Throughout this play there is also the concept of the scapegoat. The scapegoat was used as a way of purging a town of its sins by heaping them onto the unfortunate animal instead. The town would drive one goat out of town and sacrifice another. Both men fit this description in The Merchant of Venice, with Shylock clearly driven out of society and Antonio representing the goat about to be sacrificed.

One of the great ironies of this play is where Shylock calls Portia, "A Daniel come to judgment, yea, a Daniel!" (4.1.218). Daniel was the biblical judge of Susanna, a woman accused of inchastity by the Elders. The story is famous because Daniel rules in Susanna's favor, thus rescuing her. In addition to freeing her, he then further convicts the Elders. Shylock's mistake is that he is premature in calling Portia a Daniel, because he is the one who represents the Elders, and Antonio signifies Susanna. This inversion comes only a few lines later, when Portia not only frees Antonio, but convicts Shylock of attempted murder.

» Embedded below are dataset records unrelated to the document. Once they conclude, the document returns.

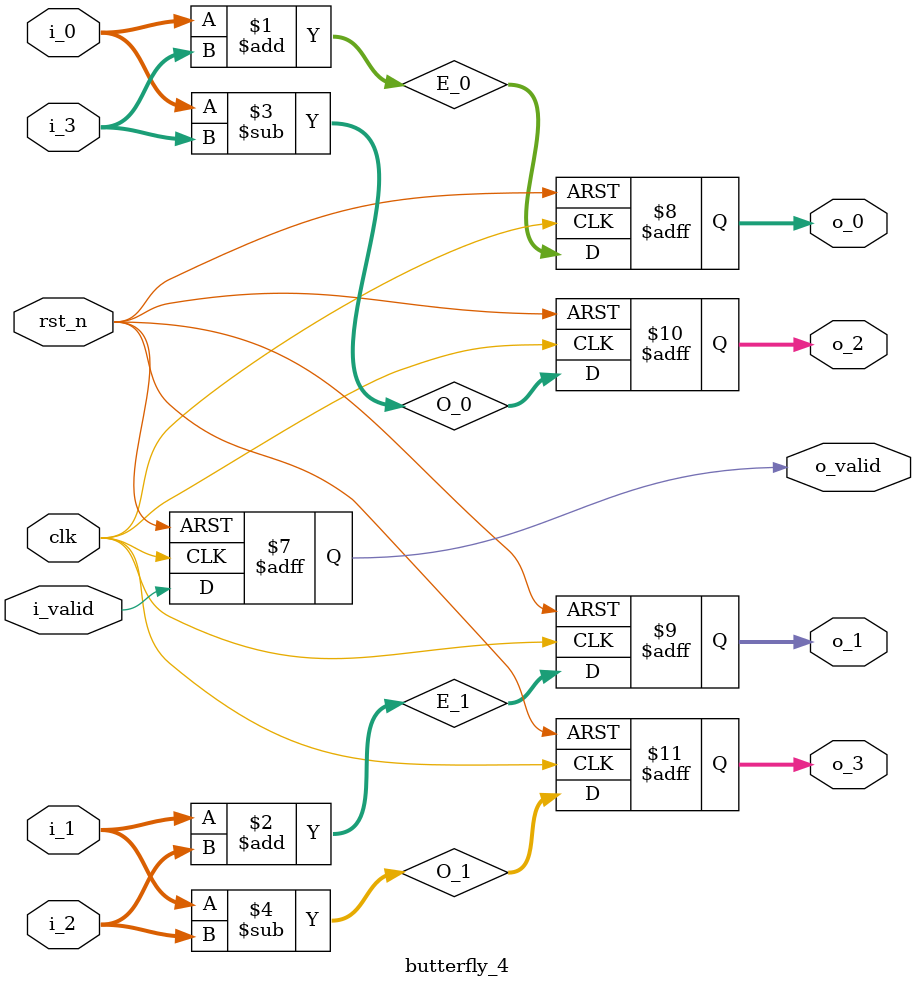
<source format=v>
module butterfly_4#(
    parameter IN_WIDTH = 20
)
(
//system input
    input                                   clk     ,
    input                                   rst_n   ,
//input data
    input                                   i_valid ,
    input       signed  [IN_WIDTH - 1 : 0]  i_0     ,
    input       signed  [IN_WIDTH - 1 : 0]  i_1     ,
    input       signed  [IN_WIDTH - 1 : 0]  i_2     ,
    input       signed  [IN_WIDTH - 1 : 0]  i_3     ,
//output data
    output reg                              o_valid ,
    output reg  signed  [IN_WIDTH     : 0]  o_0     ,//E
    output reg  signed  [IN_WIDTH     : 0]  o_1     ,
    output reg  signed  [IN_WIDTH     : 0]  o_2     ,//O
    output reg  signed  [IN_WIDTH     : 0]  o_3     
);

//Éú³ÉµûÐÎÔËËãµ¥Ôª
//E/O
    wire signed [IN_WIDTH : 0] E_0 = i_0 + i_3;
    wire signed [IN_WIDTH : 0] E_1 = i_1 + i_2;
    wire signed [IN_WIDTH : 0] O_0 = i_0 - i_3;
    wire signed [IN_WIDTH : 0] O_1 = i_1 - i_2;

//output
always @(posedge clk or negedge rst_n) begin
    if (!rst_n) begin
        o_valid <= 0;
        o_0  <= 0;
        o_1  <= 0;
        o_2  <= 0;
        o_3  <= 0;
    end
    else begin
        o_valid <= i_valid;
        o_0 = E_0;
        o_1 = E_1;
        o_2 = O_0;
        o_3 = O_1;
    end
end

endmodule

</source>
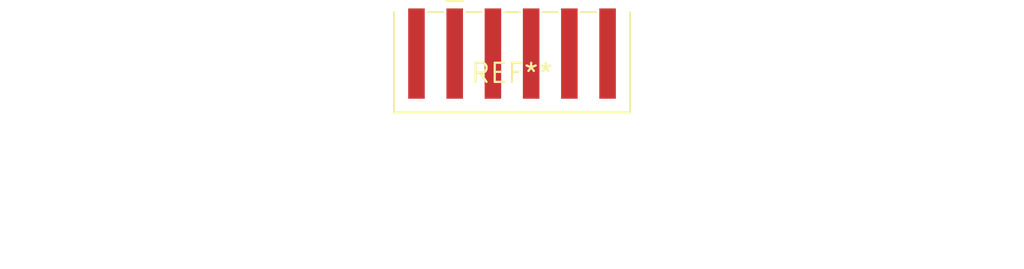
<source format=kicad_pcb>
(kicad_pcb (version 20240108) (generator pcbnew)

  (general
    (thickness 1.6)
  )

  (paper "A4")
  (layers
    (0 "F.Cu" signal)
    (31 "B.Cu" signal)
    (32 "B.Adhes" user "B.Adhesive")
    (33 "F.Adhes" user "F.Adhesive")
    (34 "B.Paste" user)
    (35 "F.Paste" user)
    (36 "B.SilkS" user "B.Silkscreen")
    (37 "F.SilkS" user "F.Silkscreen")
    (38 "B.Mask" user)
    (39 "F.Mask" user)
    (40 "Dwgs.User" user "User.Drawings")
    (41 "Cmts.User" user "User.Comments")
    (42 "Eco1.User" user "User.Eco1")
    (43 "Eco2.User" user "User.Eco2")
    (44 "Edge.Cuts" user)
    (45 "Margin" user)
    (46 "B.CrtYd" user "B.Courtyard")
    (47 "F.CrtYd" user "F.Courtyard")
    (48 "B.Fab" user)
    (49 "F.Fab" user)
    (50 "User.1" user)
    (51 "User.2" user)
    (52 "User.3" user)
    (53 "User.4" user)
    (54 "User.5" user)
    (55 "User.6" user)
    (56 "User.7" user)
    (57 "User.8" user)
    (58 "User.9" user)
  )

  (setup
    (pad_to_mask_clearance 0)
    (pcbplotparams
      (layerselection 0x00010fc_ffffffff)
      (plot_on_all_layers_selection 0x0000000_00000000)
      (disableapertmacros false)
      (usegerberextensions false)
      (usegerberattributes false)
      (usegerberadvancedattributes false)
      (creategerberjobfile false)
      (dashed_line_dash_ratio 12.000000)
      (dashed_line_gap_ratio 3.000000)
      (svgprecision 4)
      (plotframeref false)
      (viasonmask false)
      (mode 1)
      (useauxorigin false)
      (hpglpennumber 1)
      (hpglpenspeed 20)
      (hpglpendiameter 15.000000)
      (dxfpolygonmode false)
      (dxfimperialunits false)
      (dxfusepcbnewfont false)
      (psnegative false)
      (psa4output false)
      (plotreference false)
      (plotvalue false)
      (plotinvisibletext false)
      (sketchpadsonfab false)
      (subtractmaskfromsilk false)
      (outputformat 1)
      (mirror false)
      (drillshape 1)
      (scaleselection 1)
      (outputdirectory "")
    )
  )

  (net 0 "")

  (footprint "Harting_har-flexicon_14110413002xxx_1x04-MP_P2.54mm_Horizontal" (layer "F.Cu") (at 0 0))

)

</source>
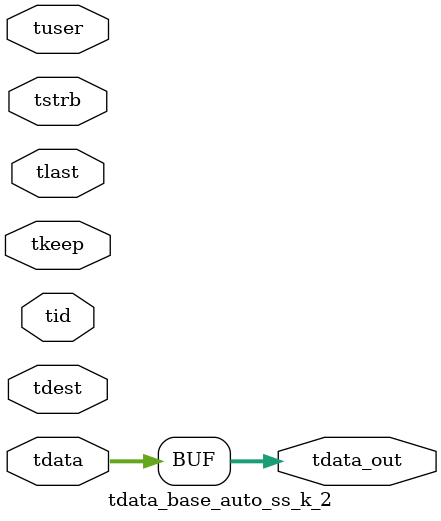
<source format=v>


`timescale 1ps/1ps

module tdata_base_auto_ss_k_2 #
(
parameter C_S_AXIS_TDATA_WIDTH = 32,
parameter C_S_AXIS_TUSER_WIDTH = 0,
parameter C_S_AXIS_TID_WIDTH   = 0,
parameter C_S_AXIS_TDEST_WIDTH = 0,
parameter C_M_AXIS_TDATA_WIDTH = 32
)
(
input  [(C_S_AXIS_TDATA_WIDTH == 0 ? 1 : C_S_AXIS_TDATA_WIDTH)-1:0     ] tdata,
input  [(C_S_AXIS_TUSER_WIDTH == 0 ? 1 : C_S_AXIS_TUSER_WIDTH)-1:0     ] tuser,
input  [(C_S_AXIS_TID_WIDTH   == 0 ? 1 : C_S_AXIS_TID_WIDTH)-1:0       ] tid,
input  [(C_S_AXIS_TDEST_WIDTH == 0 ? 1 : C_S_AXIS_TDEST_WIDTH)-1:0     ] tdest,
input  [(C_S_AXIS_TDATA_WIDTH/8)-1:0 ] tkeep,
input  [(C_S_AXIS_TDATA_WIDTH/8)-1:0 ] tstrb,
input                                                                    tlast,
output [C_M_AXIS_TDATA_WIDTH-1:0] tdata_out
);

assign tdata_out = {tdata[31:0]};

endmodule


</source>
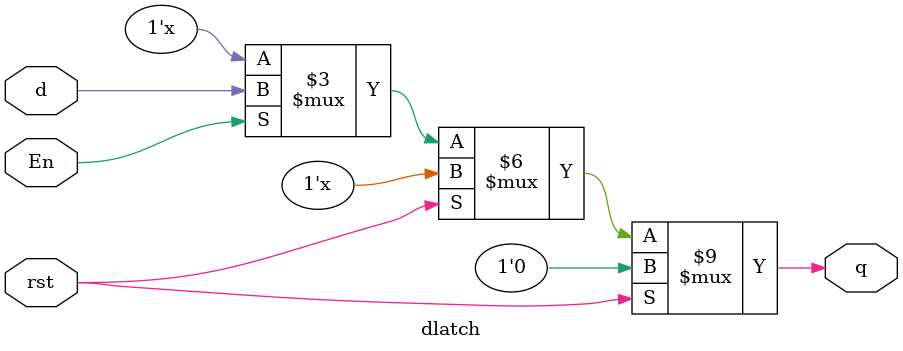
<source format=v>
module dlatch(d,En,rst,q);
  input d,En,rst;
  output reg q;
  
  
  always @(En,rst,d)
  begin
  

  if (rst)
    q=0;
  else if (En)
     q=d;
	 
end

endmodule
</source>
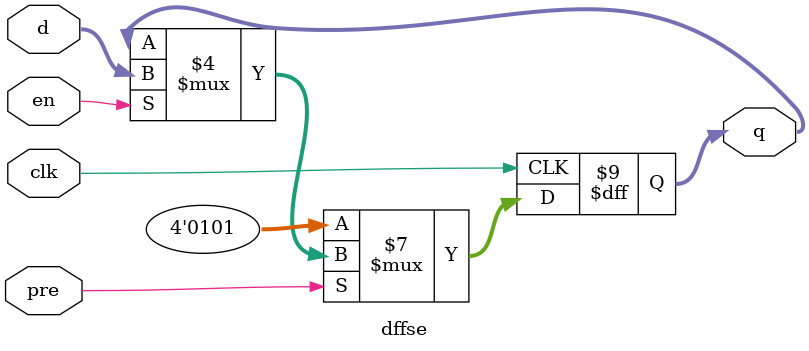
<source format=v>
module dff
    ( input [3:0] d, input clk, clr, output reg [3:0] q );
    initial begin
      q = 4'b0000;
    end
	always @( posedge clk )
		if ( clr )
			q <= 4'b0110;
		else
            q <= d;
endmodule

module adff
    ( input [3:0] d, input clk, clr, output reg [3:0] q );
    initial begin
      q = 4'b0000;
    end
	always @( posedge clk, posedge clr )
		if ( clr )
			q <= 4'b0110;
		else
            q <= d;
endmodule

module dffe
    ( input [3:0] d, input clk, en, output reg [3:0] q );
    initial begin
      q = 4'b0010;
    end
	always @( posedge clk)
		if ( en )
			q <= d;
endmodule

module dffse
    ( input [3:0] d, input clk, en, pre, output reg [3:0] q );
    initial begin
      q = 1;
    end
	always @( posedge clk )
		if ( !pre )
			q <= 4'b0101;
		else
			if ( en )
				q <= d;
endmodule

</source>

The relationship between Antonio and Bassanio comes to the forefront in this section. Antonio can literally be seen as a lover of Bassanio, willing to die for him (4.1.260-274). This creates the conflict between Portia and Antonio, a conflict she is willing to test by demanding that Bassanio give her his ring. The fact that Bassanio parts with the ring for Antonio's sake, as does Graziano, implies that Bassanio chooses Antonio over Portia. This of course is unacceptable, as is seen in the next act where Portia severally chastises Bassanio for loving a man more than he loves her.

The rings have a further meaning though. They are given by Bassanio and Graziano as a token of respect and friendship to people they deem to be men. Thus the ultimate symbolism is that the rings are given to friends who are also their wives. This fusion of friendship and marriage is an unusual one, and serves to strengthen the relationship between the couples.